La fotografia è essenzialmente sguardo, tuttavia il molteplice uso di essa nei più svariati modi e campi, obbliga a determinare, di volta in volta, la natura specifica dell’immagine fotografica offerta alla nostra fruizione. Semplificando, talvolta essa è meramente riproduttiva, talaltra essa è produttiva; nel caso della mostra fotografica di Filippo La Marca, una siffatta polarità pare doversi revocare in dubbio, poiché prevale una contaminazione che trascende una misura percettiva certa.
Come nel Gioco a nascondere di Lucio Piccolo, le immagini proposte sono
«(...) ingannevole gioco,
equivoco d’ombre e barbagli,
di forme che chiamano e
negano un senso» (I 36-39).
Non l’arbitrario gesto dell’autore, ma solo la luce nella sua prismatica creatività s’incarica di riformulare le cose, offrendole ad una plurale percezione immaginaria di folate di raggi e di perenni transiti, fino al punto da generarne identità ulteriori, ossia una moltiplicazione di livelli di realtà delle nude cose che per illusori e mutevoli echi di luce proiettano allucinate forme, fatte della stessa abbagliante materia dei miraggi.

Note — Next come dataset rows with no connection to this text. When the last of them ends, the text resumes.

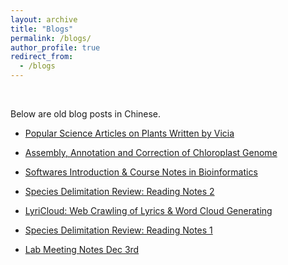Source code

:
 ```yaml
---
layout: archive
title: "Blogs"
permalink: /blogs/
author_profile: true
redirect_from:
  - /blogs
---
```


<br>

Below are old blog posts in Chinese.

* [Popular Science Articles on Plants Written by Vicia](https://imengyuan.github.io/blogs/2018-03-23-plant-articles/)

* [Assembly, Annotation and Correction of Chloroplast Genome](https://imengyuan.github.io/blogs/2018-03-22-cpg-analysis/)

* [Softwares Introduction & Course Notes in Bioinformatics](https://imengyuan.github.io/blogs/2017-12-14-bioinfo-course-review/)

* [Species Delimitation Review: Reading Notes 2](https://imengyuan.github.io/blogs/2017-12-14-species-delimitation-7-veils/)

* [LyriCloud: Web Crawling of Lyrics & Word Cloud Generating](https://imengyuan.github.io/blogs/2017-12-07-LyriCloud/)

* [Species Delimitation Review: Reading Notes 1](https://imengyuan.github.io/blogs/species-delimitation/)

* [Lab Meeting Notes Dec 3rd](https://imengyuan.github.io/blogs/171203paper/)

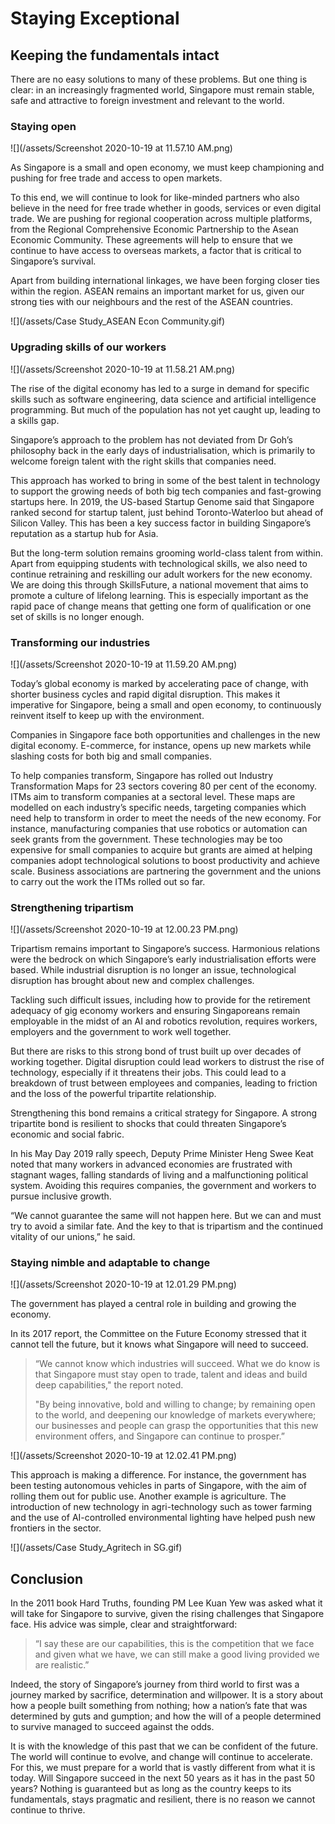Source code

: # Staying Exceptional

## Keeping the fundamentals intact
 
There are no easy solutions to many of these problems. But one thing is clear: in an increasingly fragmented world, Singapore must remain stable, safe and attractive to foreign investment and relevant to the world.

### Staying open

![](/assets/Screenshot 2020-10-19 at 11.57.10 AM.png)

As Singapore is a small and open economy, we must keep championing and pushing for free trade and access to open markets.

To this end, we will continue to look for like-minded partners who also believe in the need for free trade whether in goods, services or even digital trade. We are pushing for regional cooperation across multiple platforms, from the Regional Comprehensive Economic Partnership to the Asean Economic Community. These agreements will help to ensure that we continue to have access to overseas markets, a factor that is critical to Singapore’s survival.

Apart from building international linkages, we have been forging closer ties within the region. ASEAN remains an important market for us, given our strong ties with our neighbours and the rest of the ASEAN countries. 

![](/assets/Case Study_ASEAN Econ Community.gif)

### Upgrading skills of our workers


![](/assets/Screenshot 2020-10-19 at 11.58.21 AM.png)


The rise of the digital economy has led to a surge in demand for specific skills such as software engineering, data science and artificial intelligence programming. But much of the population has not yet caught up, leading to a skills gap.

Singapore’s approach to the problem has not deviated from Dr Goh’s philosophy back in the early days of industrialisation, which is primarily to welcome foreign talent with the right skills that companies need. 

This approach has worked to bring in some of the best talent in technology to support the growing needs of both big tech companies and fast-growing startups here. In 2019, the US-based Startup Genome said that Singapore ranked second for startup talent, just behind Toronto-Waterloo but ahead of Silicon Valley. This has been a key success factor in building Singapore’s reputation as a startup hub for Asia.

But the long-term solution remains grooming world-class talent from within. Apart from equipping students with technological skills, we also need to continue retraining and reskilling our adult workers for the new economy. We are doing this through SkillsFuture, a national movement that aims to promote a culture of lifelong learning. This is especially important as the rapid pace of change means that getting one form of qualification or one set of skills is no longer enough.  

### Transforming our industries

![](/assets/Screenshot 2020-10-19 at 11.59.20 AM.png)

Today’s global economy is marked by accelerating pace of change, with shorter business cycles and rapid digital disruption. This makes it imperative for Singapore, being a small and open economy, to continuously reinvent itself to keep up with the environment. 

Companies in Singapore face both opportunities and challenges in the new digital economy. E-commerce, for instance, opens up new markets while slashing costs for both big and small companies.

To help companies transform, Singapore has rolled out Industry Transformation Maps for 23 sectors covering 80 per cent of the economy. ITMs aim to transform companies at a sectoral level. These maps are modelled on each industry’s specific needs, targeting companies which need help to transform in order to meet the needs of the new economy. For instance, manufacturing companies that use robotics or automation can seek grants from the government. These technologies may be too expensive for small companies to acquire but grants are aimed at helping companies adopt technological solutions to boost productivity and achieve scale. Business associations are partnering the government and the unions to carry out the work the ITMs rolled out so far. 

### Strengthening tripartism 

![](/assets/Screenshot 2020-10-19 at 12.00.23 PM.png)

Tripartism remains important to Singapore’s success. Harmonious relations were the bedrock on which Singapore’s early industrialisation efforts were based. While industrial disruption is no longer an issue, technological disruption has brought about new and complex challenges. 

Tackling such difficult issues, including how to provide for the retirement adequacy of gig economy workers and ensuring Singaporeans remain employable in the midst of an AI and robotics revolution, requires workers, employers and the government to work well together.

But there are risks to this strong bond of trust built up over decades of working together. Digital disruption could lead workers to distrust the rise of technology, especially if it threatens their jobs. This could lead to a breakdown of trust between employees and companies, leading to friction and the loss of the powerful tripartite relationship.

Strengthening this bond remains a critical strategy for Singapore. A strong tripartite bond is resilient to shocks that could threaten Singapore’s economic and social fabric.

In his May Day 2019 rally speech, Deputy Prime Minister Heng Swee Keat noted that many workers in advanced economies are frustrated with stagnant wages, falling standards of living and a malfunctioning political system. Avoiding this requires companies, the government and workers to pursue inclusive growth.

“We cannot guarantee the same will not happen here. But we can and must try to avoid a similar fate. And the key to that is tripartism and the continued vitality of our unions,” he said.

### Staying nimble and adaptable to change

![](/assets/Screenshot 2020-10-19 at 12.01.29 PM.png)

The government has played a central role in building and growing the economy. 

In its 2017 report, the Committee on the Future Economy stressed that it cannot tell the future, but it knows what Singapore will need to succeed.

> “We cannot know which industries will succeed. What we do know is that Singapore must stay open to trade, talent and ideas and build deep capabilities," the report noted. 
> 
> "By being innovative, bold and willing to change; by remaining open to the world, and deepening our knowledge of markets everywhere; our businesses and people can grasp the opportunities that this new environment offers, and Singapore can continue to prosper.”

![](/assets/Screenshot 2020-10-19 at 12.02.41 PM.png)

This approach is making a difference. For instance, the government has been testing autonomous vehicles in parts of Singapore, with the aim of rolling them out for public use. Another example is agriculture. The introduction of new technology in agri-technology such as tower farming and the use of AI-controlled environmental lighting have helped push new frontiers in the sector.

![](/assets/Case Study_Agritech in SG.gif)

## Conclusion

In the 2011 book Hard Truths, founding PM Lee Kuan Yew was asked what it will take for Singapore to survive, given the rising challenges that Singapore face. His advice was simple, clear and straightforward: 

> “I say these are our capabilities, this is the competition that we face and given what we have, we can still make a good living provided we are realistic.”

Indeed, the story of Singapore’s journey from third world to first was a journey marked by sacrifice, determination and willpower. It is a story about how a people built something from nothing; how a nation’s fate that was determined by guts and gumption; and how the will of a people determined to survive managed to succeed against the odds.

It is with the knowledge of this past that we can be confident of the future. The world will continue to evolve, and change will continue to accelerate. For this, we must prepare for a world that is vastly different from what it is today. Will Singapore succeed in the next 50 years as it has in the past 50 years? Nothing is guaranteed but as long as the country keeps to its fundamentals, stays pragmatic and resilient, there is no reason we cannot continue to thrive.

Tale esito, onde «tutto quanto il ver pongo in oblio» (Leopardi), si compie per lo straniamento di fughe visive ribadite per contrappunto da rispecchiamenti speculari, iterazioni ottiche, fantasmagorie, riflessi, aeree e furtive ombre e iridescenze incuranti d'ogni forma conosciuta.
L'insistita concentrazione dell'interesse visivo su parti e frammenti, ben lungi da un premeditato uso retorico della sineddoche, rivela piuttosto una misteriosa fuga, che pare trovare il suo rifugio espressivo nel particolare, laddove tuttavia tale particolare realizza la compiutezza di stare solo per sé, poiché risulta ormai ignoto il termine del suo rinvio. Questo curioso particolare, in sé compiuto e sradicato da un tutto edenico definitivamente perduto, ha la felice e fugace vita del miraggio, che con perentoria e abbacinante potenza ci appare, ma che altrettanto fuggevolmente scompare.
Solo che questa volta, solo per un istante, Filippo La Marca ne ha saputo catturare il palpito, la transitoria fragranza, quel cuore illusorio di luce che nel suo darsi già dilegua.
Post scriptum
Ogni testo è scritto per tutti, ma più o meno segretamente, ciascun testo fa appello ad un ideale lettore regolativo, a volte vero e a volte immaginario. Non fa eccezione questa parergatica scrittura, il cui lettore regolativo è una persona di raffinata sensibilità e di mirabile ingegno warburghiano. Il molto discutibile valore del testo che si presenta, tuttavia, mi obbliga all'acerbo pudore di proteggerne l'identità sotto le riservate spoglie di una sigla: A. S.